Mercusuar.co, WONOSOBO – Kopi Bowongso, yang ditanam di Desa Bowongso, Kecamatan Kalikajar, Kabupaten Wonosobo, awalnya merupakan bagian dari upaya konservasi lingkungan. Namun, seiring waktu, kopi ini berkembang menjadi komoditas bernilai ekonomis yang menopang perekonomian warga setempat.
Menurut Sriono Edi Subekti, perwakilan dari Kelompok Tani Bina Sejahtera Bowongso, penanaman kopi di wilayah tersebut dimulai pada 2010 sebagai langkah konservasi untuk menjaga ekosistem hutan dan sumber mata air.
“Awalnya, kami hanya fokus pada pelestarian lingkungan. Kami tidak pernah membayangkan kopi ini nantinya akan memberikan nilai ekonomi yang besar,” ujar Eed sapaanya.
Kelompok tani ini memilih menanam kopi di lahan milik warga dan tidak menyentuh kawasan hutan lindung meskipun ada tawaran dari pihak lain.
“Kami ingin menjaga hutan tetap sebagai hutan. Sekecil apa pun aktivitas manusia di hutan, dampaknya pasti ada. Karena itu, kami tidak mau merusak keseimbangan alam,” tambahnya.
Dalam setahun, produksi kopi arabika Bowongso mencapai 3-4 ton.
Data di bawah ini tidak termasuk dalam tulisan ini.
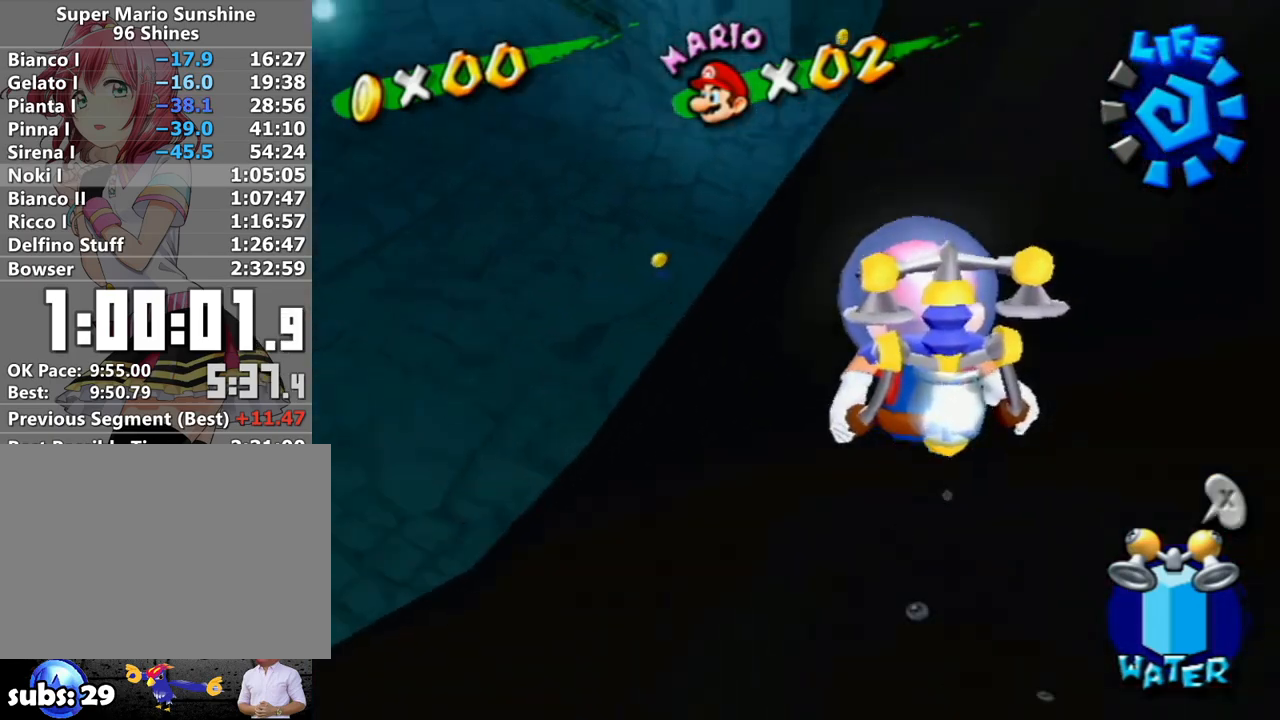
{"buttons": ["R1"], "left_stick": "center", "right_stick": "center", "events": [[150, "left_stick", "center"], [200, "R1", "down"], [233, "left_stick", "down-right"], [383, "left_stick", "center"]]}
Meski wilayah ini memiliki tantangan cuaca, khususnya intensitas cahaya matahari yang terbatas, kelompok tani tetap konsisten menggunakan metode washed process (wos process) untuk mengolah kopi. Proses ini dianggap paling sesuai dengan kondisi geografis Bowongso yang berada di ketinggian 1.450 mdpl.
“Kami memulai panen pertama pada 2013 dan mulai belajar memproses kopi dengan benar. Baru pada 2015, kami memasarkan kopi ini dengan kemasan yang dikenal saat ini,” jelasnya.
Pemasaran kopi Bowongso lebih fokus pada segmen rumah tangga daripada pasar besar seperti kedai kopi. Menurut EED, pasar rumah tangga menawarkan potensi yang stabil serta memberikan ruang untuk edukasi langsung kepada konsumen.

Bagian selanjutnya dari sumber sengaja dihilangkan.